Unlike many world music bands in China, who find their ethnic roots over time finding ways to utilize it in their sound, the members of Manhu are the real deal – genuine Sani ethnic artists from Yunnan who live and breathe the sounds of their home. As a result, the Yunnan Yizu rock and rollers – whose lively melodies and crackerjack instrumentation manage to find fresh ways to spin the traditional sounds of Yi culture – are able to produce and craft their songs on a looser and more sincere framework – one’s that ‘free of contradiction’. A fine showcase for Yizu music and better yet, a breezy, rich album that you may find yourself spinning, again and again, this heated summer.

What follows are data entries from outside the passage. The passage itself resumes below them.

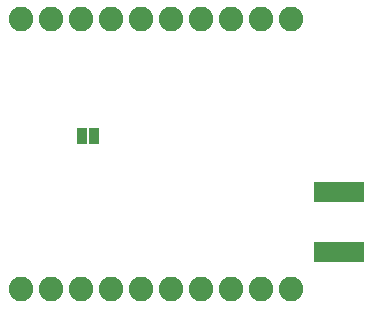
<source format=gbr>
G04 EAGLE Gerber RS-274X export*
G75*
%MOMM*%
%FSLAX34Y34*%
%LPD*%
%INSoldermask Bottom*%
%IPPOS*%
%AMOC8*
5,1,8,0,0,1.08239X$1,22.5*%
G01*
%ADD10R,4.267200X1.727200*%
%ADD11C,2.082800*%
%ADD12R,0.838200X1.473200*%


D10*
X294640Y97950D03*
X294640Y47150D03*
D11*
X254000Y244000D03*
X228600Y244000D03*
X203200Y244000D03*
X177800Y244000D03*
X152400Y244000D03*
X127000Y244000D03*
X101600Y244000D03*
X76200Y244000D03*
X50800Y244000D03*
X25400Y244000D03*
X25400Y15400D03*
X50800Y15400D03*
X76200Y15400D03*
X101600Y15400D03*
X127000Y15400D03*
X152400Y15400D03*
X177800Y15400D03*
X203200Y15400D03*
X228600Y15400D03*
X254000Y15400D03*
D12*
X86980Y145100D03*
X76820Y145100D03*
M02*

</source>
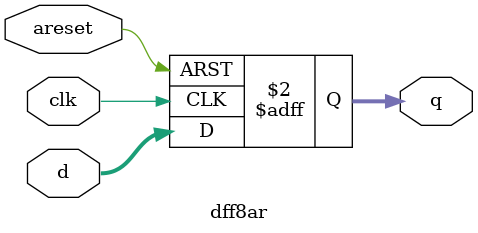
<source format=v>
module dff8ar(
	input clk,
	input [7:0] d,
	input areset,
	output reg [7:0] q);
 	
	always @(posedge clk, posedge areset)
		if (areset)
			q <= 0;
		else
			q <= d;
	
endmodule
</source>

Indie pop continues to find cozy comfort in the coastal beach vibes of Xiamen with Kirin Trio – the trio whose members include vocalist Zhuang Jing, guitarist Chen Zhenchao (of White Tulips and Cheesemind fame), and drummer Huang Da, settle nicely into their surroundings, offering crunchy surf-rock tunes that sizzle like a can of soda pop. While there are moments where the band seems to be invoking Cantopop’s past for inspiration, there’s a lot more going on under the hood, as the band begins to call to mind 90s alternative rock, whose stylings could never be pinned down and who didn’t bat an eye at throwing in a funk bass line or a swelling guitar solo. Pop music tailor-made for the sand.
Beijing’s Wasted Laika defies the odds on their scrappy yet tightly wound debut EP which finds the band forging their own path between punk and indie rock. There’s a more fleshed out melodic-edge to the band – one that’s steeped in post-punk theatrics and lyricism (you can definitely feel the influence of Russian literature), more so than swift and razor-bladed punk intensity. Nevertheless, there’s a momentum to the emotions at hand, heard through the tone of the guitar within the rousing rhythms alongside the resilient vocals that injects a revolutionary spirit to the album as whole and hints at a bright future for the young lads.